··· The records ···

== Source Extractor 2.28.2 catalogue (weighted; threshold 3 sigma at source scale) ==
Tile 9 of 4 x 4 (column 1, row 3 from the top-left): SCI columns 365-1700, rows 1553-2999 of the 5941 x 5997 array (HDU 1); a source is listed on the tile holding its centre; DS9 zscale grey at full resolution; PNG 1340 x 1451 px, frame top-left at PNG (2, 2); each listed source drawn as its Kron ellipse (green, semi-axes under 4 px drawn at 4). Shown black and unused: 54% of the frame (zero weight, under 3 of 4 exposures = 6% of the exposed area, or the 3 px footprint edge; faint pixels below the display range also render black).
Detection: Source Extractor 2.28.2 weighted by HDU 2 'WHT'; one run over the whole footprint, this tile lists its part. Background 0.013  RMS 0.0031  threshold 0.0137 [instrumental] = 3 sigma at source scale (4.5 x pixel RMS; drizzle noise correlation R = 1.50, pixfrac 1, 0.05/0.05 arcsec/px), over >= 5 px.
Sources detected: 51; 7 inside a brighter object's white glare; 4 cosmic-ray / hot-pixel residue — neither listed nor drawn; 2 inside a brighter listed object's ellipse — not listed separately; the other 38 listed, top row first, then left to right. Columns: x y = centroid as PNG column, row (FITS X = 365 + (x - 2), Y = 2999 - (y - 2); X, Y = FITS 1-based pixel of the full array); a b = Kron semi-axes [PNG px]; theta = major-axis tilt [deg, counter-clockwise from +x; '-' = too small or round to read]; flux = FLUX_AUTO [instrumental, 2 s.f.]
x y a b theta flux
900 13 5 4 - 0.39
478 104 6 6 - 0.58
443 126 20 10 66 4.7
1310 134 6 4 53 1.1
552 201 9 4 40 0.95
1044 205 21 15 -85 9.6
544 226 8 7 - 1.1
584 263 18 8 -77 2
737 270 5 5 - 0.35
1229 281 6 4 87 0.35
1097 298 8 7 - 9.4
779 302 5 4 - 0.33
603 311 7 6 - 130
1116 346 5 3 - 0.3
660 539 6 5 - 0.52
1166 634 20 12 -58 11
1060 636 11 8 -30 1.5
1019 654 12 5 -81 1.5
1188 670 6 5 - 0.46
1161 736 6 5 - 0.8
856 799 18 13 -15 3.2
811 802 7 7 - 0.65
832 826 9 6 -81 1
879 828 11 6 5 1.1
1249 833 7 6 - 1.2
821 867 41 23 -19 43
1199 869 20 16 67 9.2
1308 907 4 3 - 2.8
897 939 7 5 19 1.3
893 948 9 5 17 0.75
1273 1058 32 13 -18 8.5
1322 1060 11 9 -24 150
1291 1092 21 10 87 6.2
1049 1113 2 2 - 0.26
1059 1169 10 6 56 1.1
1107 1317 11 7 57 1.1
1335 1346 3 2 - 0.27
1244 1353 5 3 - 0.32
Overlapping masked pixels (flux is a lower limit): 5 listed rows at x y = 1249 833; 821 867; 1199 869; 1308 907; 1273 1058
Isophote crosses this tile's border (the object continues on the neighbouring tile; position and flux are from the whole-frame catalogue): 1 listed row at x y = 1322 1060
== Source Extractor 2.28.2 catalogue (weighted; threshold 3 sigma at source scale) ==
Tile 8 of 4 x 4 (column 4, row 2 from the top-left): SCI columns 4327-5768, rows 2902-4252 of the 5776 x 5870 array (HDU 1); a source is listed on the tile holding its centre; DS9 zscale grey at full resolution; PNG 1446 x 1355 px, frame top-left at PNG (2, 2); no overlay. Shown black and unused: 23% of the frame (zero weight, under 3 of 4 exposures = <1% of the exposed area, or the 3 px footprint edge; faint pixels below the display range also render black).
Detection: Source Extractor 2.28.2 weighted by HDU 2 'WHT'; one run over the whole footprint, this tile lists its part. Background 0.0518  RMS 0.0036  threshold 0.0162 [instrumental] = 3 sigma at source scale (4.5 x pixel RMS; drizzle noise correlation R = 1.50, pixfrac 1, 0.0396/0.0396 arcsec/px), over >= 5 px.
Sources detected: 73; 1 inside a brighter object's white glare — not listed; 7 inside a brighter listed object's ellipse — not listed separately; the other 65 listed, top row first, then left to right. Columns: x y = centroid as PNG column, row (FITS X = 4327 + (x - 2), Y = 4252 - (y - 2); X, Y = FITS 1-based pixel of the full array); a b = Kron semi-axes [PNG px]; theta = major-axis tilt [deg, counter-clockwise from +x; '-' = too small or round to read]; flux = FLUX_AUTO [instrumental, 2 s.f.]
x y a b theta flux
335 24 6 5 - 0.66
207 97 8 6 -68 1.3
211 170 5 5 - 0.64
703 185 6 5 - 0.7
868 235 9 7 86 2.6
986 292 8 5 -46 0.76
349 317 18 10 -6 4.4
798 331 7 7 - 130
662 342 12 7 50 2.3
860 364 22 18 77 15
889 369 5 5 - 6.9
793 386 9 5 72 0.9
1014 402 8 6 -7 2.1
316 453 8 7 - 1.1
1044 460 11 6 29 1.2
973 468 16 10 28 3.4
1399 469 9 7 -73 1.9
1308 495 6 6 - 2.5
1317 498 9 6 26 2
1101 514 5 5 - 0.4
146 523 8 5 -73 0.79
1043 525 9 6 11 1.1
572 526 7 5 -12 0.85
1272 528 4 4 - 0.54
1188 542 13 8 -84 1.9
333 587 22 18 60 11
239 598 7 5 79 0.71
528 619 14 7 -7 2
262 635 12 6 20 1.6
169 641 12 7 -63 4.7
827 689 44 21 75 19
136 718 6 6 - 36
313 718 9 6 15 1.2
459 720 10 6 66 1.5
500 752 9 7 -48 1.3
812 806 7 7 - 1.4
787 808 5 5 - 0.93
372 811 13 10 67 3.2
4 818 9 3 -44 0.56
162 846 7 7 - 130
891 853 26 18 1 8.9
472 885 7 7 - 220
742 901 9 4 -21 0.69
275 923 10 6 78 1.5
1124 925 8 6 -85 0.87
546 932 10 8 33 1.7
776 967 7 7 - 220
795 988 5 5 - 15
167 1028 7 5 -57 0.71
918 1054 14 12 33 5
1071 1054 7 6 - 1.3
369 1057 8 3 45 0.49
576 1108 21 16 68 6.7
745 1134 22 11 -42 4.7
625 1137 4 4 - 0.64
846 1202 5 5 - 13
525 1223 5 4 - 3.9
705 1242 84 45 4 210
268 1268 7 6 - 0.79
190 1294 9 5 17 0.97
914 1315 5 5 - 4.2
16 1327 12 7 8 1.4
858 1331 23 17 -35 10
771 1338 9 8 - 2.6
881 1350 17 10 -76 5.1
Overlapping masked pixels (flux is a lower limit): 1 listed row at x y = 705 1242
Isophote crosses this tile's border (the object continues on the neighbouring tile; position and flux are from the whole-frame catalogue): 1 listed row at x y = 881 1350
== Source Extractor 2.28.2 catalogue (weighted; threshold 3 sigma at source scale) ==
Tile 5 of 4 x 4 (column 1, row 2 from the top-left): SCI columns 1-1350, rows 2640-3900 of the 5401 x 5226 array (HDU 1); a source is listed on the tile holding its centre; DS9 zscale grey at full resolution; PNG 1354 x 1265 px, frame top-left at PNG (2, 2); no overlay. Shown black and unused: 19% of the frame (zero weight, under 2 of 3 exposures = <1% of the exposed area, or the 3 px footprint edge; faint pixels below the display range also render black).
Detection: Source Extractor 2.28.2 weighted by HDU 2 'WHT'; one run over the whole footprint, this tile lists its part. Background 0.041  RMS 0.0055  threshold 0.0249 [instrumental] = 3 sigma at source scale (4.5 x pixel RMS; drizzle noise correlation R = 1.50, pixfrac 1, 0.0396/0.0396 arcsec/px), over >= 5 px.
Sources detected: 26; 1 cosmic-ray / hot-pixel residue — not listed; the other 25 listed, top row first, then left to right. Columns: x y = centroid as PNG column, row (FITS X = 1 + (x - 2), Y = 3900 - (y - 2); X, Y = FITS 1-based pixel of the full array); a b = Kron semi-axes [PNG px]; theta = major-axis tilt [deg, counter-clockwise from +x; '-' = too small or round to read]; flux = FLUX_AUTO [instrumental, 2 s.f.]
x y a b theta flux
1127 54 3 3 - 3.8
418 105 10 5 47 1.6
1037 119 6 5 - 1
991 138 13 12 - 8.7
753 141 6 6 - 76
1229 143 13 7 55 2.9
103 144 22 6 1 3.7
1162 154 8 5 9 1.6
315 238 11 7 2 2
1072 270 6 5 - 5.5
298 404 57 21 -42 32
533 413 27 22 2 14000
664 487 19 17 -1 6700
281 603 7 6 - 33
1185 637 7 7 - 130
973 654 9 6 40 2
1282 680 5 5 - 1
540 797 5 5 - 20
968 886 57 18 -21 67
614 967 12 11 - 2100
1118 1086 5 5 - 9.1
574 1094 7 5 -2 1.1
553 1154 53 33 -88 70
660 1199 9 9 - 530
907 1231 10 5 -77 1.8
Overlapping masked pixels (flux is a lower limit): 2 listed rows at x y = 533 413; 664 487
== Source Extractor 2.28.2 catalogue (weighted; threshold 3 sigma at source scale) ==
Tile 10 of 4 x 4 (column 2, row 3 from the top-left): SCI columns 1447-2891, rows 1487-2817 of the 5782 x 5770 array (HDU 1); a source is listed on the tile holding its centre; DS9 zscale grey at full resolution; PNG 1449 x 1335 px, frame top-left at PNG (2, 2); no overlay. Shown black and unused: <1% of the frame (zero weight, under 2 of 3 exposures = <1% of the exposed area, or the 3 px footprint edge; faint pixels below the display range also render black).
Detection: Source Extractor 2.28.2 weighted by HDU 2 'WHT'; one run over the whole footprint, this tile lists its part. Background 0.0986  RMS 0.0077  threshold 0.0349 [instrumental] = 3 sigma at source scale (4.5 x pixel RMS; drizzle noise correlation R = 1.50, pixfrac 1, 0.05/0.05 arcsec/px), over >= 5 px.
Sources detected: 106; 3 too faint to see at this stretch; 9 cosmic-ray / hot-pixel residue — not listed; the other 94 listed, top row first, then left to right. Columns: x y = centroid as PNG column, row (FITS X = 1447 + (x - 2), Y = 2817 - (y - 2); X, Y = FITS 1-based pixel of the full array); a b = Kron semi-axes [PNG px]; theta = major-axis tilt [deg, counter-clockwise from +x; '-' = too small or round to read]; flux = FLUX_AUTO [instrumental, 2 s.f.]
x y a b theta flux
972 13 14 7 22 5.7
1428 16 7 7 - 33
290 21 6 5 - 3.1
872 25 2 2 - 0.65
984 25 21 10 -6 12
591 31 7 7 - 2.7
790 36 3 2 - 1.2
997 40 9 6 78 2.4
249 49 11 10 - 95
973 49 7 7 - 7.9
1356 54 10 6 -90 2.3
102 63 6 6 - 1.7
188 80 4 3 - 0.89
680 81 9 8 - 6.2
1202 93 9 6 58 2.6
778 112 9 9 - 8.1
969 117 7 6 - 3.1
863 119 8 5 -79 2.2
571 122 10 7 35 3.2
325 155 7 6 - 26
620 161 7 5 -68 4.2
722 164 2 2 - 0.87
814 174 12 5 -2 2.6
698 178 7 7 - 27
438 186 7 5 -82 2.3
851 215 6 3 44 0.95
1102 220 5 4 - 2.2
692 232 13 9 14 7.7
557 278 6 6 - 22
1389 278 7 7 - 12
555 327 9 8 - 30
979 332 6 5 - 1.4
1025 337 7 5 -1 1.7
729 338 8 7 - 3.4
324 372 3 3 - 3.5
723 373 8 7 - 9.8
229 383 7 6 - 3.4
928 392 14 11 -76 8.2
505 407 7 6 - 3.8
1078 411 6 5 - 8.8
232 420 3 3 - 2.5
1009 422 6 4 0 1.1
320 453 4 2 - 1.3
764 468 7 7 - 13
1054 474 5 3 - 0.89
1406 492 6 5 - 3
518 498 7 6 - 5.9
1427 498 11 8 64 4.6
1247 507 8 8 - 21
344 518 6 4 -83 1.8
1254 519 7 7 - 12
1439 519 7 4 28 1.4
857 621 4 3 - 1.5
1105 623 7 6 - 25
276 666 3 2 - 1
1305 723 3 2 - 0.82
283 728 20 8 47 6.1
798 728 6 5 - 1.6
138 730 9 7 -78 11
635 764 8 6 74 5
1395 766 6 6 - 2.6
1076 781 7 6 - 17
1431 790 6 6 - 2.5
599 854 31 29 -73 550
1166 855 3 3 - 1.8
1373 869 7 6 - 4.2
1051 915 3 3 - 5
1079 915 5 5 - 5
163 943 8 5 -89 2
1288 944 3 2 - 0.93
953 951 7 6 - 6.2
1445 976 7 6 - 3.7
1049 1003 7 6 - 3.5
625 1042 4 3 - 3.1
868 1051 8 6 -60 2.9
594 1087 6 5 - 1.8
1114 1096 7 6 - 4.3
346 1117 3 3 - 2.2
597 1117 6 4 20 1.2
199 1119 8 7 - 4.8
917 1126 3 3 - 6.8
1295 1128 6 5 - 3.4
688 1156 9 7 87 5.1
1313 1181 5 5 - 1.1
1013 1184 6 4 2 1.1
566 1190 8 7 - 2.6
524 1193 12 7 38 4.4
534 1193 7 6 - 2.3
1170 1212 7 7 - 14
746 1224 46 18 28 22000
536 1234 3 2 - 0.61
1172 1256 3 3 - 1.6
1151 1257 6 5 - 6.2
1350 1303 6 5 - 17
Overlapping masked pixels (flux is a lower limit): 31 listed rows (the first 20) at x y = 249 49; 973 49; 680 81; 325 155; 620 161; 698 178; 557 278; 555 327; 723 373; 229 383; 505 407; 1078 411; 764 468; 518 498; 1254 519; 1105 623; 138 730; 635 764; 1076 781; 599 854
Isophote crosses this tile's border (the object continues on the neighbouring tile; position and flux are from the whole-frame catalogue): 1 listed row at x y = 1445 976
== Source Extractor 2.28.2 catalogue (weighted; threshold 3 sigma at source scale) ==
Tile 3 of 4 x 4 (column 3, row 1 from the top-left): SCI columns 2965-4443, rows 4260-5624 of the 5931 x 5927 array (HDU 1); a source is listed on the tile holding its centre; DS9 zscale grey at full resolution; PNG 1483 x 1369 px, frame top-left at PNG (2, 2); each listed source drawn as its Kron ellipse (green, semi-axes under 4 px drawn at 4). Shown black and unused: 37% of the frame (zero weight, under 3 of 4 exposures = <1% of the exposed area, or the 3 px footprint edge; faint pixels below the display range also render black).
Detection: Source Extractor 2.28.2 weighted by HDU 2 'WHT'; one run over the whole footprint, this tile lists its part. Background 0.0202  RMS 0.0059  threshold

···

• **Problem details**:
Please retype the entries from their start through the line containing "part. Background 0.013", keeping every character unchanged.

• **Result of this task**:
== Source Extractor 2.28.2 catalogue (weighted; threshold 3 sigma at source scale) ==
Tile 9 of 4 x 4 (column 1, row 3 from the top-left): SCI columns 365-1700, rows 1553-2999 of the 5941 x 5997 array (HDU 1); a source is listed on the tile holding its centre; DS9 zscale grey at full resolution; PNG 1340 x 1451 px, frame top-left at PNG (2, 2); each listed source drawn as its Kron ellipse (green, semi-axes under 4 px drawn at 4). Shown black and unused: 54% of the frame (zero weight, under 3 of 4 exposures = 6% of the exposed area, or the 3 px footprint edge; faint pixels below the display range also render black).
Detection: Source Extractor 2.28.2 weighted by HDU 2 'WHT'; one run over the whole footprint, this tile lists its part. Background 0.013  RMS 0.0031  threshold 0.0137 [instrumental] = 3 sigma at source scale (4.5 x pixel RMS; drizzle noise correlation R = 1.50, pixfrac 1, 0.05/0.05 arcsec/px), over >= 5 px.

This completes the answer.